The Moving to Opportunity program, one of the most ambitious social experiments ever attempted in the United States, is particularly interesting in this respect. From 1994 to 1998, the federal government gave thousands of public housing residents in Baltimore, Chicago, Boston, New York, and Los Angeles vouchers to leave the projects and move to private housing in the same city but in significantly better neighborhoods. Like the Carrell study, this was a randomized experiment, with 1,788 families randomly selected to receive the voucher and 1,898 families randomly assigned to the control group.

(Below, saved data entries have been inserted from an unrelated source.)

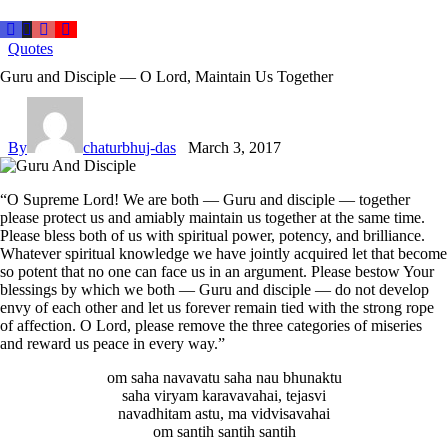
Quotes
Guru and Disciple — O Lord, Maintain Us Together
By
chaturbhuj-das
March 3, 2017
“O Supreme Lord! We are both — Guru and disciple — together
please protect us and amiably maintain us together at the same time.
Please bless both of us with spiritual power, potency, and brilliance.
Whatever spiritual knowledge we have jointly acquired let that become
so potent that no one can face us in an argument. Please bestow Your
blessings by which we both — Guru and disciple — do not develop
envy of each other and let us forever remain tied with the strong rope
of affection. O Lord, please remove the three categories of miseries
and reward us peace in every way.”
om saha navavatu saha nau bhunaktu
saha viryam karavavahai, tejasvi
navadhitam astu, ma vidvisavahai
om santih santih santih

When researchers visited the two groups ten years later and measured their health, their findings were astonishing. Although before the experiment the two groups were identical, the group that had received the vouchers and moved to better neighborhoods was in significantly better physical shape. Its members had improved their diet and were exercising more. They had a significantly lower incidence of obesity, diabetes, and depression. In general, they were healthier and happier, the effect being particularly strong for young women. There are many possible explanations for these findings. But a plausible one is that the place where we live and the people who surround us play an important role in shaping our health.